Netgate Discussion Forum
    • Categories
    • Recent
    • Tags
    • Popular
    • Users
    • Search
    • Register
    • Login

    Backup->master at random intervals

    Scheduled Pinned Locked Moved HA/CARP/VIPs
    5 Posts 3 Posters 2.6k Views
    Loading More Posts
    • Oldest to Newest
    • Newest to Oldest
    • Most Votes
    Reply
    • Reply as topic
    Log in to reply
    This topic has been deleted. Only users with topic management privileges can see it.
    • M
      miloman
      last edited by

      Recently i've been having some weird behaviour on my firewall setup. The CARP-sub of this forum is probably not the correct one, but it's because of CARP that i've noticed the problem.

      I have two firewalls running in HA with CARP. Pfsense 2.0.2 AMD64.

      I have noticed that the backup firewall will all of a sudden become the master of some, not all, CARP addresses and then go right back to being backup. It's quite random which addresses it happens to.
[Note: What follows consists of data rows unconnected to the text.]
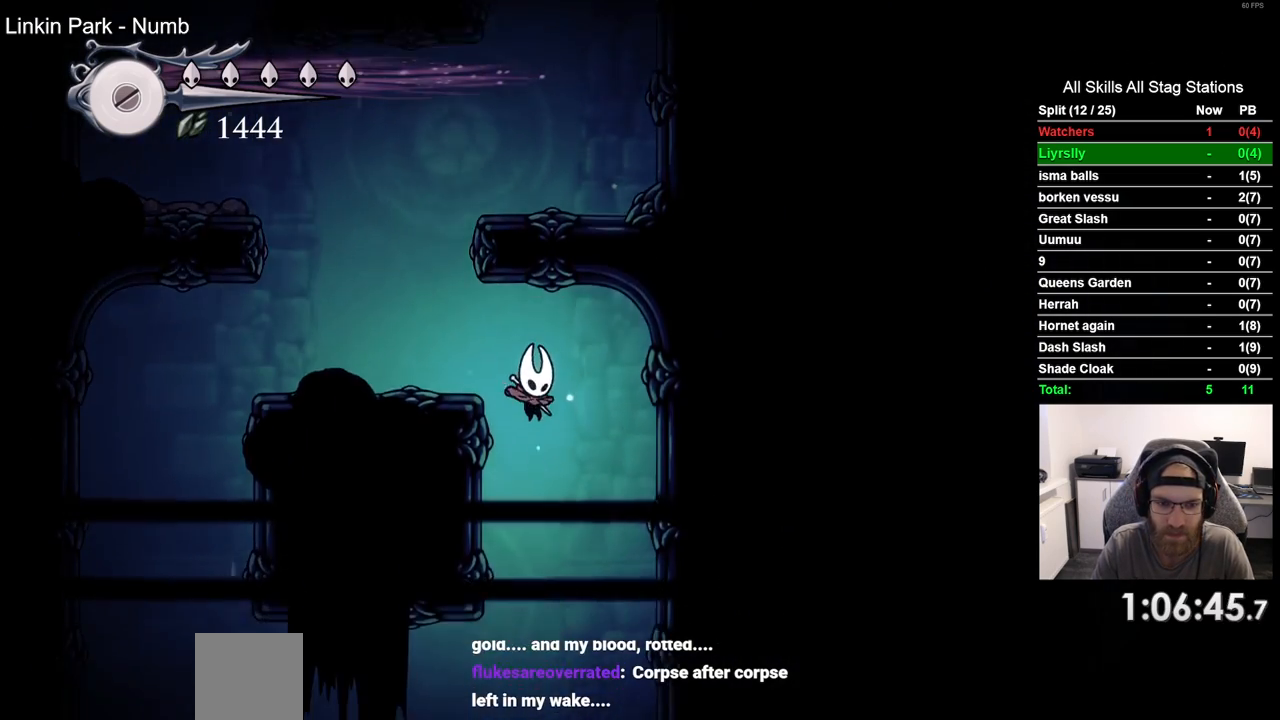
{"buttons": ["DPAD_LEFT"], "left_stick": "center", "right_stick": "center", "events": [[83, "DPAD_LEFT", "down"]]}
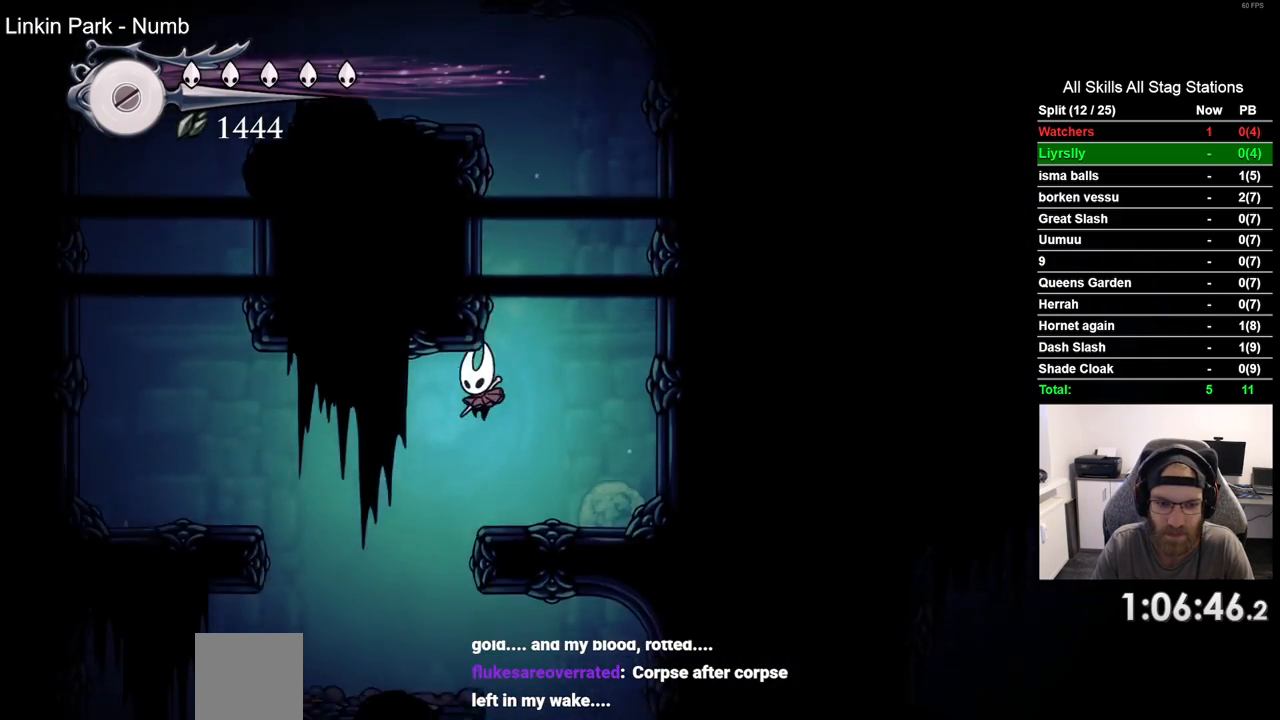
{"buttons": [], "left_stick": "center", "right_stick": "center", "events": [[50, "DPAD_UP", "down"], [67, "DPAD_LEFT", "up"], [117, "DPAD_UP", "up"], [167, "DPAD_RIGHT", "down"], [483, "DPAD_RIGHT", "up"]]}
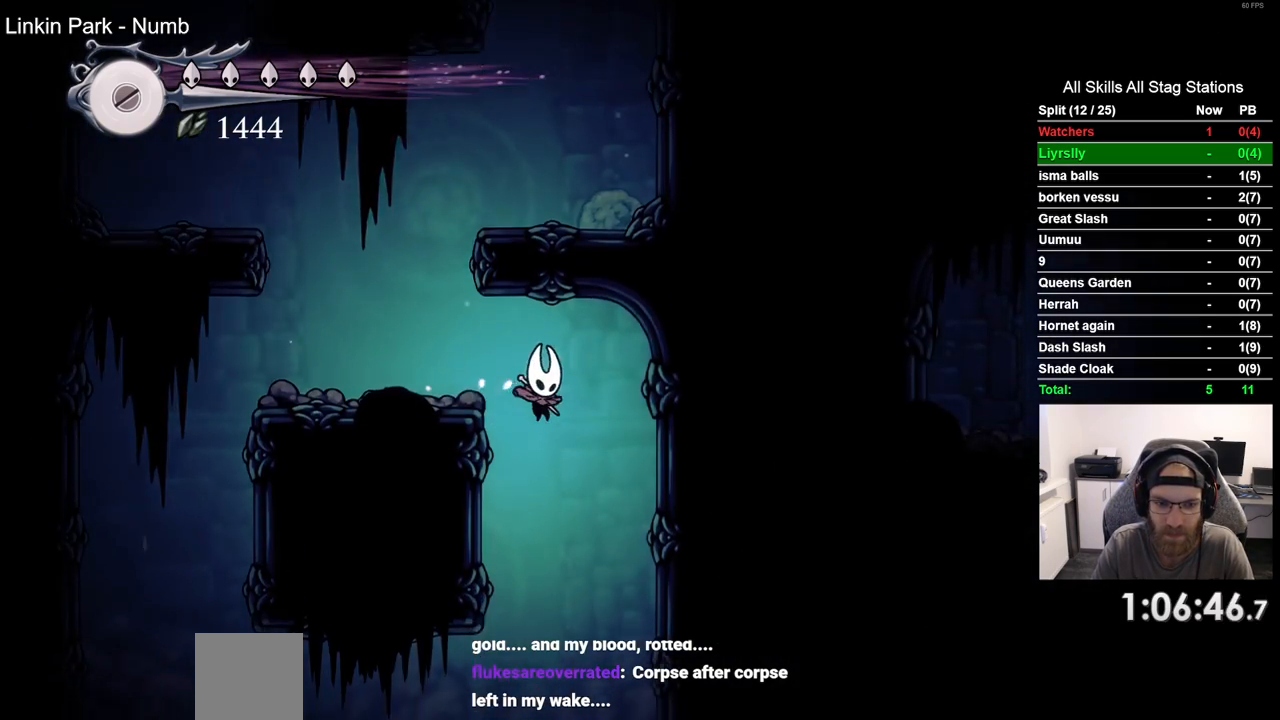
{"buttons": ["DPAD_LEFT"], "left_stick": "center", "right_stick": "center", "events": [[133, "DPAD_LEFT", "down"]]}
      At first i just thought it was a CARP bug, and didn't give the issue any real attention because it didn't interfere with regular traffic. Or so I thought…

      One of my users one day said that he had a problem transferring a large file over FTP. The FTP server would say "connection reset". I asked him for a timestamp of when it happened, and sure enough the firewall logs showed that the backup firewall had become master and then gone back to being backup at the exact time the user had written.

      Yesterday i was pinging a server in one of my vlans, and i suddenly got 6 ping timeouts. No errors in the firewall log or anything, but i could see that the backup firewall had become master and then went back to backup... All this happens within 5 seconds.

      Now... What i'm thinking is that the primary firewall is experiencing some sort of "flow stop", the backup firewall sees this as the master has gone offline and becomes the master, but then the primary firewall resumes normal operation and the backup goes back to being backup.

      Do any of you have any idea what could be causing this? I've tried booting the firewalls, but it didn't help, otherwise i wouldn't be posting this. Last night i even swapped out the server with my sparepart server. (Dell R610 with intel 10Gbit interfaces)

      I have a rather large setup, with about 15 vlans, and about 250 productions servers and load balancers behind the firewalls. So i can't just do changes or anything else that would have impact on operations.

      Any advice would be nice as i'm running low on ideas. The only thing i haven't explored is booting/ios updating my cisco switches. They have uptimes surpassing 400 days.

      1 Reply Last reply Reply Quote 0
      • jimpJ
        jimp Rebel Alliance Developer Netgate
        last edited by

        Most commonly that is an issue at layer 2.

        The switchover only happens if the backup fails to see advertisements from the master, or if it sees its own faster.

        If you have any kind of multicast/broadcast storm control or limiting in your switches, disable it.

        Remember: Upvote with the 👍 button for any user/post you find to be helpful, informative, or deserving of recognition!

        Need help fast? Netgate Global Support!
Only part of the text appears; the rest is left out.